Climate Change and 9/11 Conspiracy Theories

Two prominent minority beliefs are:

  • that climate change is not substantially due to human activity, and
  • that the attacks on the World Trade Center and the Pentagon on 11 September 2001 were an inside job by agents of the US state.

Differences

There are few people who hold both of these beliefs. This is hardly surprising, given the political leanings of those who typically hold each belief:

  • climate change deniers tend to be sympathetic to established authority, whereas
  • 9/11 conspiracy theorists tend to be critical of established authority.

There is another difference:

  • a sizeable proportion of authoritarian reactionaries are climate change deniers, but
  • only a tiny minority of anti–authoritarians are paranoid 9/11 conspiracy theorists (i.e., those who believe that the attacks were the result of an inside job rather than an external conspiracy).

Similarities

There is one element which ties the two beliefs: their rejection of expert opinion.

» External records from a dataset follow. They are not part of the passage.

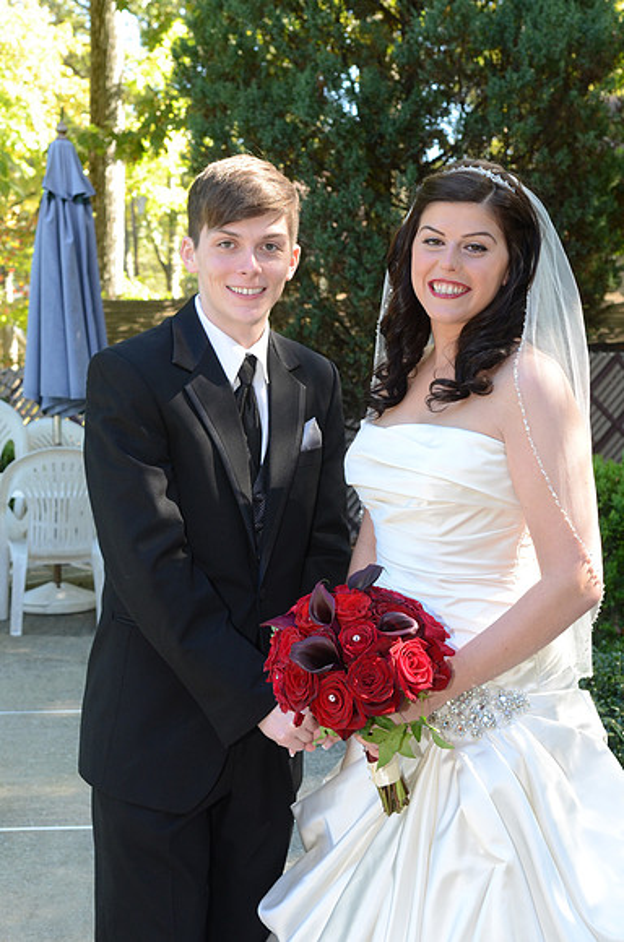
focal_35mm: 57
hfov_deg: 23.7
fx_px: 1489
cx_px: 312
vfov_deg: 35.1
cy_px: 471
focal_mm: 38
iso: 500
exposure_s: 1/100
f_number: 6.3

The central claim of the majority of paranoid 9/11 conspiracy theorists is that the World Trade Center buildings collapsed in a way that could not have happened without sabotage. Experts in building science, or at least those who bother to deal with the conspiracy theories, are overwhelmingly of the opinion that the collapse of the towers can indeed be explained without requiring sabotage.

The more paranoid September 11 conspiracy theories and theorists are probably considered unimportant by most building scientists. Climate change deniers, however, are dealing with the central aspect of the relevant experts’ work. All of these experts have an opinion on the matter, and they are overwhelmingly opposed to the deniers’ claims.

What Should You Do If You Are Not An Expert?

The only rational approach to any question on which you are not an expert is to reflect the balance of the experts’ opinion, while recognising that this balance may change depending on new evidence and analysis.

To do otherwise is to guess at an answer. You may as well toss a coin. For any objective question about how the world is, answers arrived at by guessing are worthless, even if they turn out to be correct.

On some topics, expert opinion may be equally divided. This does not mean that you, as a non–expert, are justified in picking one expert opinion over another. That would be to guess; in such a context, guessing is irrational. A rational response would be to say that, for example, there is a 50% chance that this explanation is correct, and a 50% chance that that explanation is correct.

In other cases, such as the climate change question, expert opinion is very strongly with one side rather than another. It may turn out that the current majority opinion becomes unreasonable in light of new evidence. This does happen, but only in a minority of instances. In that case, it would be irrational not to change your non–expert opinion to reflect the new distribution of expert opinion.